Comment le photojournaliste que vous êtes aborde-t-il l’exercice de la résidence ?
Avec d’autant plus de plaisir que j’en fais rarement. La dernière, c’était à Tergnier, dans le Nord, autour de la mémoire cheminote. J’étais donc honoré et heureux que Philippe Guionie, le directeur artistique de la Résidence 1+2, me propose ce travail autour des Pyrénées et du fonds Trutat.

Quelle idée vous faisiez-vous de Trutat et du massif ?
J’adore les Pyrénées, surtout les régions de Luchon et de Saint-Béat. J’aime leur coté intact et sauvage. Ma femme est originaire du coin. Ses ancêtres espagnols sont arrivés en France par ces vallées. Nous nous sommes mariés là-bas en 1999. Quant à Trutat, je ne le connaissais pas, mais les muséums d’Histoire Naturelle ont toujours exercé sur moi une grande fascination. Quelque chose de fort et de mystérieux. Un mélange de souvenirs de visites au Muséum de Paris quand j’étais enfant, et de lectures des aventures d’Adèle Blanc-Sec de Tardi. Entrer dans les réserves d’un muséum, c’était pour moi la chance d’investir cet imaginaire.

Avez-vous travaillé avec les outils de l’époque de Trutat ou avec ceux de votre temps ?
Je me suis longtemps interrogé à ce propos, mais à la réflexion, c’était tout vu. Trutat utilisait toujours les modèles de boitiers les plus récents. S’il vivait aujourd’hui, il ferait la même chose. Photographier à la chambre pour initier un dialogue avec lui en 2023 n’aurait donc aucun sens. J’ai travaillé en digital et en couleurs, avec mon matériel de reportage habituel. C’est une façon de rester à ma place, dans un propos photographique et pas scientifique.

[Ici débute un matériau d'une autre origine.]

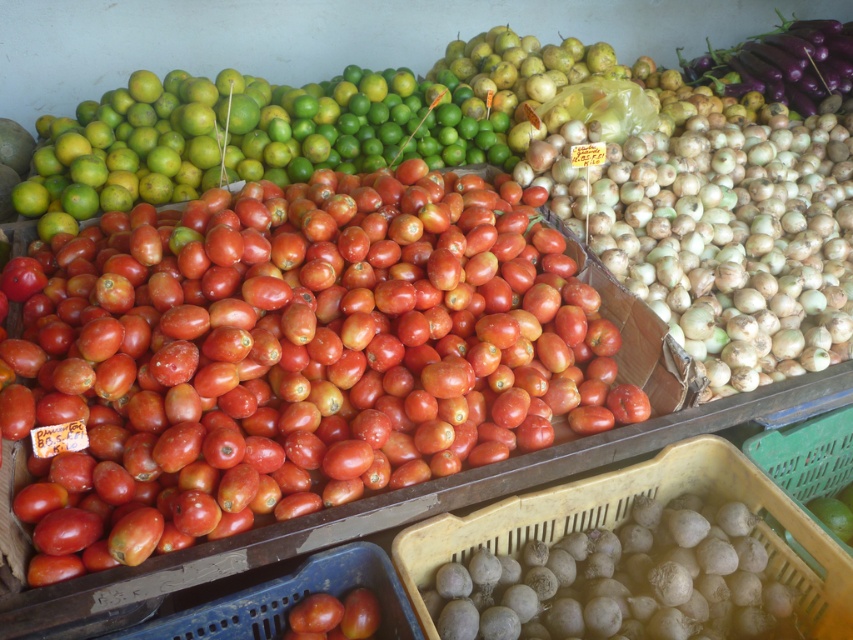
Which of these two, shiny red tomato at center or shiny red tomatoes at center, stands taller?

shiny red tomato at center

Can you confirm if shiny red tomato at center is taller than shiny red tomatoes at center?

Correct, shiny red tomato at center is much taller as shiny red tomatoes at center.

Does point (90, 492) come closer to viewer compared to point (427, 124)?

That is True.

The height and width of the screenshot is (640, 853). Identify the location of shiny red tomato at center. (289, 374).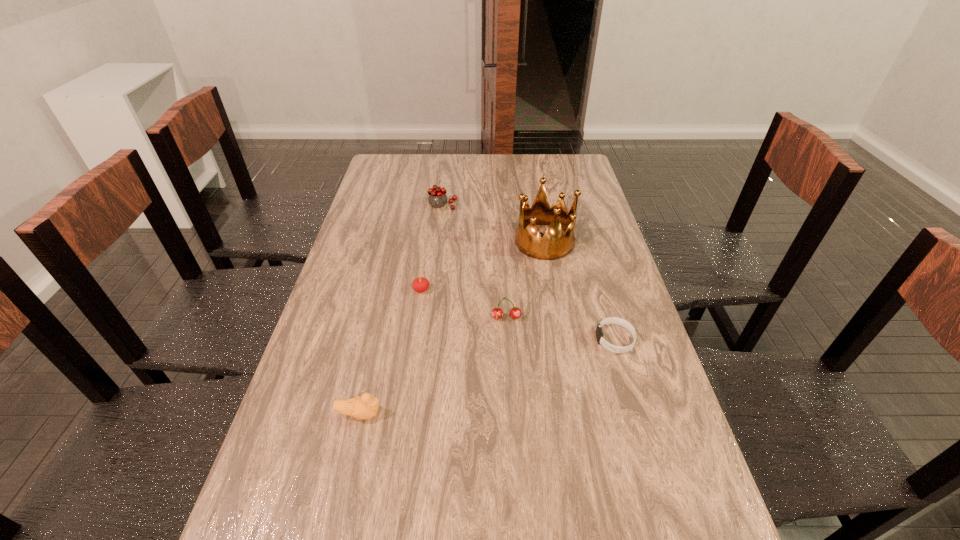
Locate an element on the screen. The image size is (960, 540). wristband is located at coordinates (610, 320).

Identify the location of vacant space located 0.200m on the back of the second farthest object. (536, 193).

Identify the location of blank area located 0.160m on the handle side of the tallest cherry. (439, 241).

This screenshot has height=540, width=960. What are the coordinates of `blank area located on the back of the fourth nearest object` in the screenshot? It's located at (426, 256).

You are a GUI agent. You are given a task and a screenshot of the screen. Output one action in this format:
    pyautogui.click(x=<x>, y=<y>)
    Task: Click on the free spot located with stems pointing upwards on the rightmost cherry
    The image size is (960, 540).
    Given the screenshot: What is the action you would take?
    (x=508, y=343)

You are a GUI agent. You are given a task and a screenshot of the screen. Output one action in this format:
    pyautogui.click(x=<x>, y=<y>)
    Task: Click on the vacant space situated 0.190m on the face of the leftmost object
    The image size is (960, 540).
    Given the screenshot: What is the action you would take?
    pyautogui.click(x=468, y=414)

I want to click on vacant area situated 0.190m on the outer surface of the shortest object, so click(522, 339).

Locate an element on the screen. vacant area situated on the outer surface of the shortest object is located at coordinates (558, 339).

This screenshot has height=540, width=960. What are the coordinates of `free space located 0.310m on the outer surface of the shortest object` in the screenshot? It's located at (475, 339).

The image size is (960, 540). I want to click on object positioned at the left edge, so click(x=365, y=407).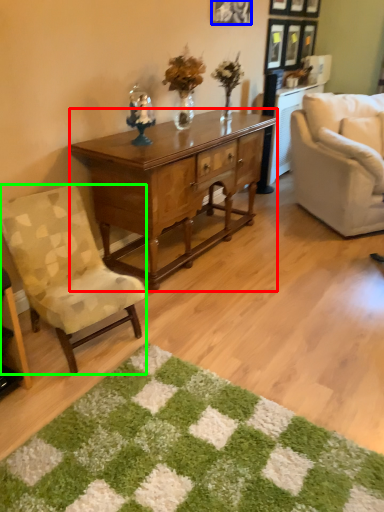
Question: Considering the real-world distances, which object is closest to desk (highlighted by a red box)? picture frame (highlighted by a blue box) or chair (highlighted by a green box).

Choices:
 (A) picture frame
 (B) chair

Answer: (B)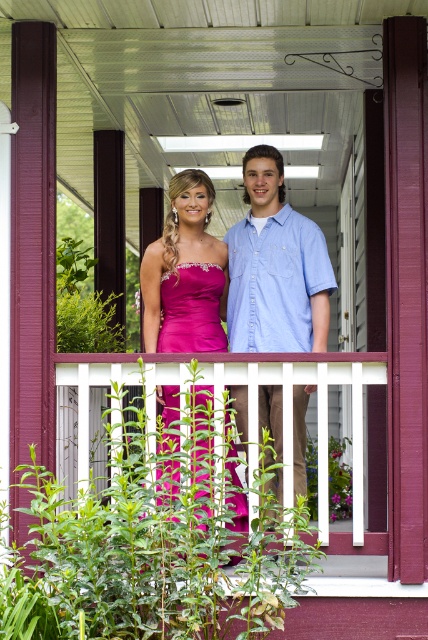
You are standing at the bottom of the porch steps. You want to take a photo of the light blue denim shirt at center. Where should you aim your camera?

You should aim your camera at point 0.419 on the horizontal axis and 0.645 on the vertical axis to capture the light blue denim shirt at center.

You are a photographer trying to capture a group photo of the light blue denim shirt at center and the shiny satin dress at center. You want to ensure that both subjects are in focus. Given that your camera has a fixed focus range, which subject should you prioritize focusing on to ensure the best clarity for both?

Since the light blue denim shirt at center is wider than the shiny satin dress at center, you should focus on the light blue denim shirt at center first to ensure both are in focus.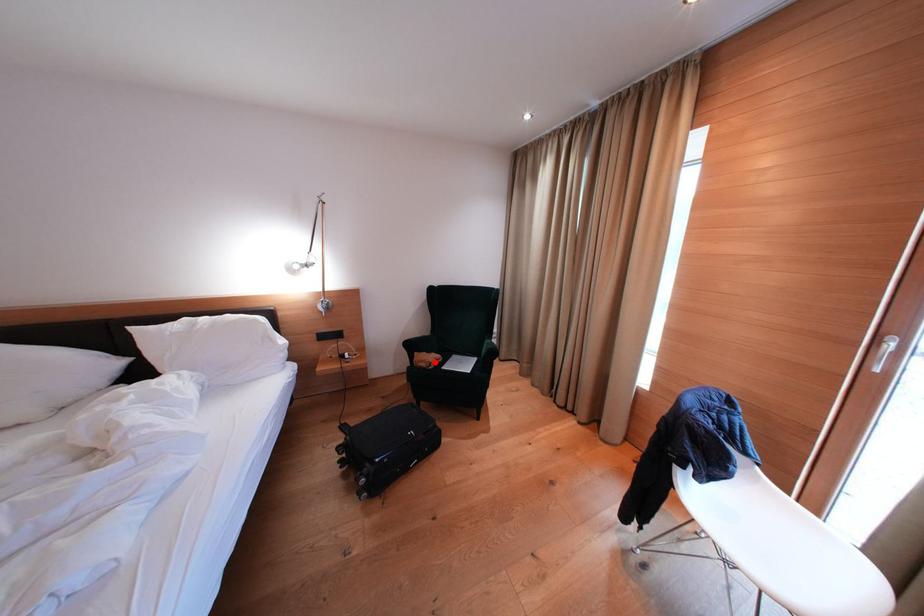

Votre avis sur le fonds Trutat, maintenant que vous l’avez exploré en détail ?
Incroyable dans sa richesse, ses thématiques, son personnage. La photo de Trutat, c’est l’histoire d’une vie passée à documenter les paysages, les animaux, les plantes, la société. C’est un peu difficile à expliquer, mais il y a une vitalité extraordinaire dans ses images. On sent une énergie forte, presque électrique. Étrangement, ça ne se perçoit pas immédiatement, mais ça finit par sauter aux yeux. Vue la richesse du fonds, et compte tenu de sa grande diversité, je me suis vite rendu compte que je ne pourrais pas, dans cette résidence, courir après la totalité du travail d’un homme qui a consacré sa vie à son œuvre.

Quel fut, dès lors, votre parti-pris ?
Je suis parti du principe qu’il fallait se glisser dans les pas de Trutat, respecter ses principes de prise de vue, sa rigueur photographique, sa manière de photographier les Hommes et les animaux. Ce faisant, j’ai constaté qu’il ne respectait pas lui-même ses propres principes, et qu’au-delà du travail scientifique, se dégageait dans ses images quelque chose de profondément humain.

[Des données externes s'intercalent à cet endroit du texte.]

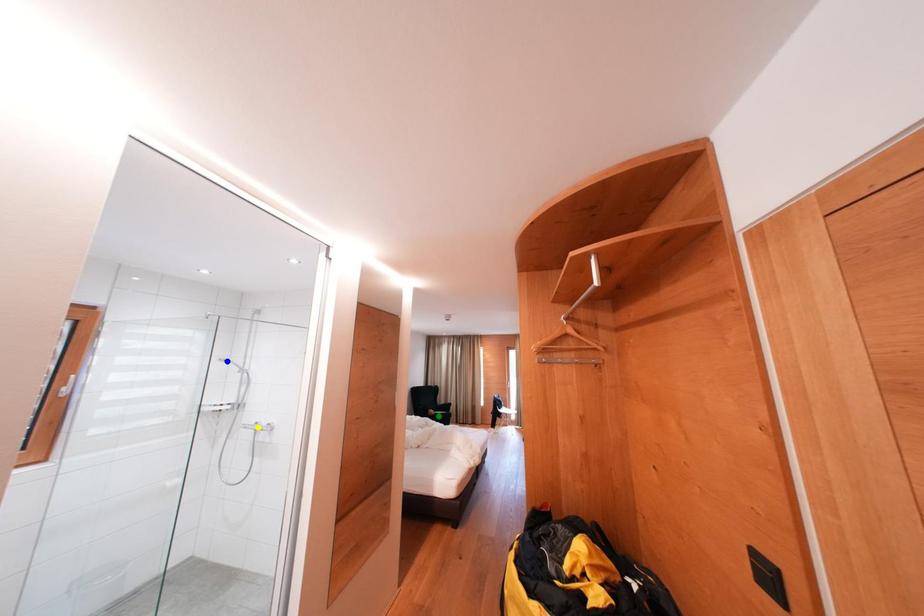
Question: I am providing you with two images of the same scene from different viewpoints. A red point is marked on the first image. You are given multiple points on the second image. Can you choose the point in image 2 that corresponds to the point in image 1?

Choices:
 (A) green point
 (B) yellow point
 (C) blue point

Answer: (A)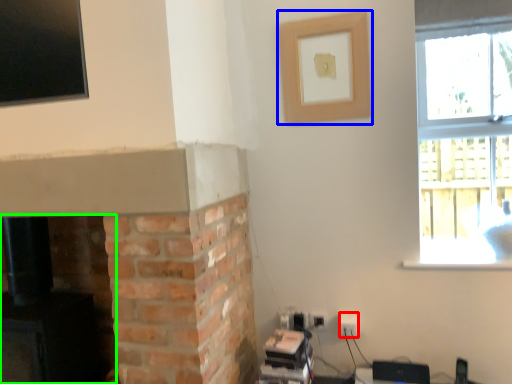
Question: Based on their relative distances, which object is nearer to electric outlet (highlighted by a red box)? Choose from picture frame (highlighted by a blue box) and fireplace (highlighted by a green box).

Choices:
 (A) picture frame
 (B) fireplace

Answer: (A)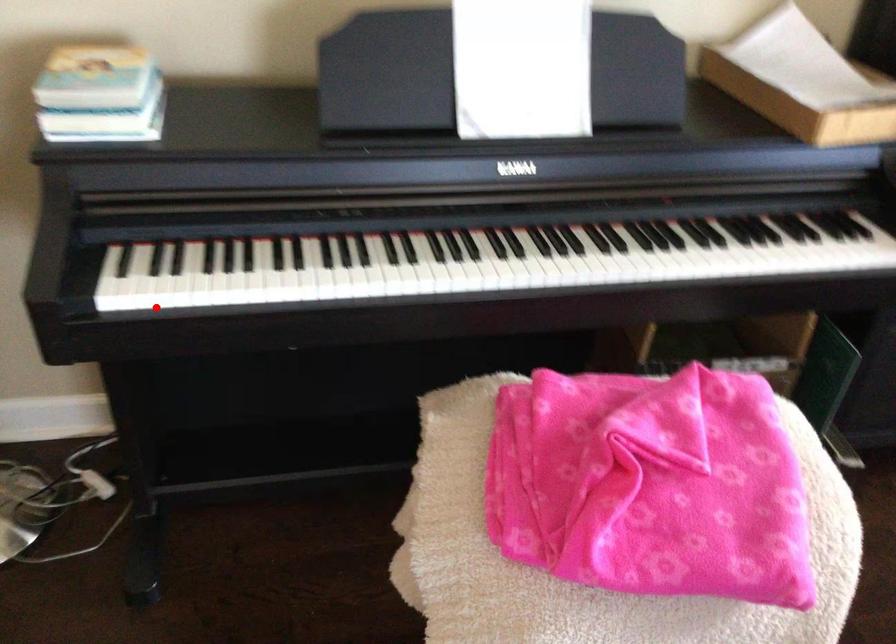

Votre propos explore donc davantage l’humain que le scientifique ?
Le cœur de mon propos, ce sont les époques dans lesquelles nous vivons. Quand Trutat photographiait la nature, il le faisait dans un monde de conquérants et de découverte. Un monde dans lequel tout était possible et tout restait à découvrir. Quand il photographiait un animal, ce n’était pas avec l’angoisse de savoir combien il en restait, et s’il risquait de disparaître. Aujourd’hui, nous sommes dans un monde fini dont on ne voit que les limites, et dans lequel les animaux disparaissent. Je m’inscrit dans ce monde-là, et j’essaie de traduire sa réalité en images.

Il faut donc s’attendre à de la noirceur ?
Mes photos ne seront pas optimistes alors que celles de Trutat l’étaient. Il y a beaucoup d’images dans lesquelles on le voit avec son équipe en montagne, en pleine ascension. Ce sont des images figées, mais on sent que Trutat bouillonne et que règne entre eux une très bonne ambiance et une grande énergie. Moi, j’étais seul, sans présence humaine. Mes photos sont des paysages dans des ambiances en clair-obscur, des animaux naturalisés, des dépouilles conservées dans des congélateurs. Tout cela raconte ce que l’on vit aujourd’hui, et notre point de vue sur l’environnement.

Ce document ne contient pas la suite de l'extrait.